# EN Arsenal: It's ALIIIIIIIIIIIVE!



## Dextra

ENArsenal: Spiked Chain should be released by the end of this week, beginning of next at the latest (we're waiting for ONE piece of art, then will have to redo the layout, but other than that, it's ready).

Ryan Nock has a dozen pages of ENArsenal: Whips done, so it'll be released in August.

Which means if we want to keep up our monthly release schedule of ENAs, we'll need a manuscript for the next one by the time we release ENA: Whips (probably around GenCon), and another one in mid-September.  That'd give us sufficient time to commission art, to edit for mechanics and language, and to do the layout.  If you were thinking of writing an ENA, please contact Hound with what weapon you wish to cover and some ideas therefor.  If we like it, we'll send you a free rough copy of ENA:SC to get an idea of the format, and negotiate payment.

ENA:SC is 20 pages.  I think 16-32 pages is enough of a treatment for your average wepaon, although some may require more, some less.  Anyone wishing to contribute to MY book, ENArsenal: Sticks and Stones (to be released April 1st), is welcome to contact me directly.

_The ENArsenal splatbooks are a series dedicated to exploring the intricacies and variants of fantasy weaponry and its users.  They typically include prestige classes, a little background on the weapon, some magical and artifact versions of the weapon, and other cream and crunch to further develop the feel for the weapon.  ENPublishing welcomes submissions and suggestions from ENWorlders.  Submissions that are under 9 pages will be considered for publication in the ENWorld Gamer magazine.  Submissions 12 pages and up will be published as stand-alone products._


----------



## HellHound

After the collapse of my old email addresses (including blackhammer@dreadgazebo), I have lost the contact info on those working on ENArsenal projects.

Drop me an email - mjasonparent@ambient.ca - if you are involved, and I'll send you the rough PDF of Spiked Chain to work from.


----------



## Barendd Nobeard

If we're interested in working on a weapon, should we just discuss it here?  Or send it to Hellhound's email address?

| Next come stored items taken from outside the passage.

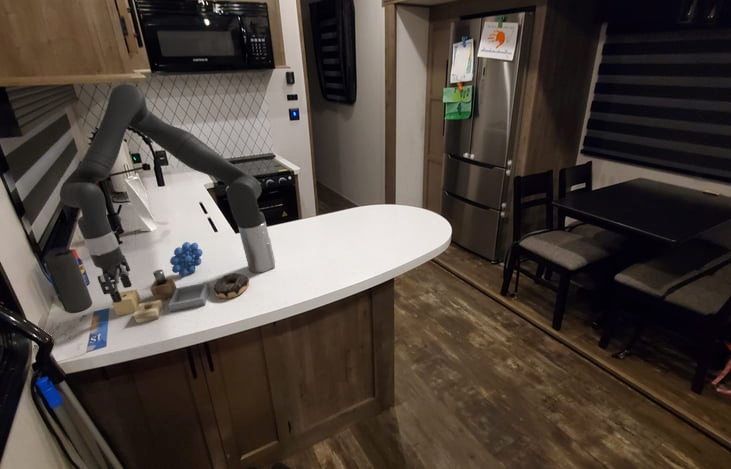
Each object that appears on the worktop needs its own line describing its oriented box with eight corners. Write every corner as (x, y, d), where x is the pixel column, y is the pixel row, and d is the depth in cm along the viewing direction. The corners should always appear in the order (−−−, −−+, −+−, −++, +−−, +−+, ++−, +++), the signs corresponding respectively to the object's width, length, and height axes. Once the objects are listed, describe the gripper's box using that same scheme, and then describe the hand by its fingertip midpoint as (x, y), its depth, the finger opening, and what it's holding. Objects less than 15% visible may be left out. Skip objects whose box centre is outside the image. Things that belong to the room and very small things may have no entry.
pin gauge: (172, 292, 125) (163, 268, 121) (170, 296, 122) (161, 273, 119) (163, 293, 124) (154, 270, 121) (161, 298, 122) (152, 274, 118)
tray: (209, 288, 125) (207, 282, 124) (205, 305, 116) (202, 298, 115) (178, 294, 123) (176, 288, 122) (171, 312, 114) (168, 305, 113)
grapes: (201, 263, 142) (193, 234, 137) (209, 268, 138) (200, 239, 133) (171, 276, 135) (160, 246, 130) (178, 282, 131) (167, 252, 126)
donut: (253, 279, 128) (251, 269, 127) (244, 299, 117) (241, 288, 116) (221, 282, 128) (218, 272, 127) (209, 302, 118) (206, 291, 116)
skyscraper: (162, 225, 184) (143, 170, 172) (153, 232, 177) (132, 175, 165) (147, 226, 185) (127, 171, 173) (138, 232, 178) (116, 176, 166)
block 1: (141, 302, 121) (136, 289, 119) (136, 311, 116) (130, 298, 114) (123, 305, 120) (117, 292, 118) (117, 315, 115) (111, 302, 113)
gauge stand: (163, 307, 117) (160, 299, 115) (158, 318, 111) (155, 310, 110) (143, 311, 116) (139, 303, 114) (136, 323, 110) (133, 314, 109)
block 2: (177, 289, 126) (172, 276, 124) (173, 298, 121) (168, 285, 119) (159, 292, 125) (155, 280, 123) (155, 301, 120) (150, 288, 118)
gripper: (100, 240, 115) (119, 284, 122) (78, 261, 102) (100, 309, 109) (126, 236, 116) (143, 280, 123) (107, 256, 104) (128, 304, 110)
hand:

There was an old thread for this, but the last post was in October.


----------



## Krug

What about EN Arsenal: Pie?


----------



## BrooklynKnight

Dextra said:
			
		

> ENArsenal: Spiked Chain should be released by the end of this week, beginning of next at the latest (we're waiting for ONE piece of art, then will have to redo the layout, but other than that, it's ready).
> 
> Ryan Nock has a dozen pages of ENArsenal: Whips done, so it'll be released in August.
> 
> Which means if we want to keep up our monthly release schedule of ENAs, we'll need a manuscript for the next one by the time we release ENA: Whips (probably around GenCon), and another one in mid-September. That'd give us sufficient time to commission art, to edit for mechanics and language, and to do the layout. If you were thinking of writing an ENA, please contact Hound with what weapon you wish to cover and some ideas therefor. If we like it, we'll send you a free rough copy of ENA:SC to get an idea of the format, and negotiate payment.
> 
> ENA:SC is 20 pages. I think 16-32 pages is enough of a treatment for your average wepaon, although some may require more, some less. Anyone wishing to contribute to MY book, ENArsenal: Sticks and Stones (to be released April 1st), is welcome to contact me directly.
> 
> _The ENArsenal splatbooks are a series dedicated to exploring the intricacies and variants of fantasy weaponry and its users. They typically include prestige classes, a little background on the weapon, some magical and artifact versions of the weapon, and other cream and crunch to further develop the feel for the weapon. ENPublishing welcomes submissions and suggestions from ENWorlders. Submissions that are under 9 pages will be considered for publication in the ENWorld Gamer magazine. Submissions 12 pages and up will be published as stand-alone products._



I wrote some material for Spiked Chain folks, let me tell ya, if you're a chain fanatic, you *want this book*


----------



## Capellan

Dextra said:
			
		

> ENArsenal: Sticks and Stones




Will it be followed the year after by "ENArsenal: Words that WILL Hurt You" ?


----------



## Dextra

Capellan said:
			
		

> Will it be followed the year after by "ENArsenal: Words that WILL Hurt You" ?




 

Thus far I'm looking in the sticks section to include sticks for whacking, pointy sticks, magick sticks, sticks wot got something pointy attached, and throwing sticks wot got something pointy attached.
As for stones, using rocks as melee weapons, using rocks as throwing weapons, using other contraptions to throw rocks (slings), a halfling chuckster PrC, and re-printing the Bowler PrC from PHFoB1.
As for words, some new Power Words, and other rules for words that WILL hurt you (I'm thinking really nasty bardic abilities for people who can't actually hold a tune, so that when they sing, people take damage, or get stunned, and also some Shouting Really Loud sonic atttacks).


----------



## Dextra

Krug said:
			
		

> What about EN Arsenal: Pie?




NICE!  Perhaps an article on the subject could appear in the Portable Hole, and ENA: S&S would be a stand-alone project.


----------



## JoeGKushner

No seriously now, how about daggers. Heck, I could probably coallate some of the OGC out therei nto a book on daggers. We need Knife Fighters I tell you!


----------



## Dextra

Barendd Nobeard said:
			
		

> If we're interested in working on a weapon, should we just discuss it here?  Or send it to Hellhound's email address?
> 
> There was an old thread for this, but the last post was in October.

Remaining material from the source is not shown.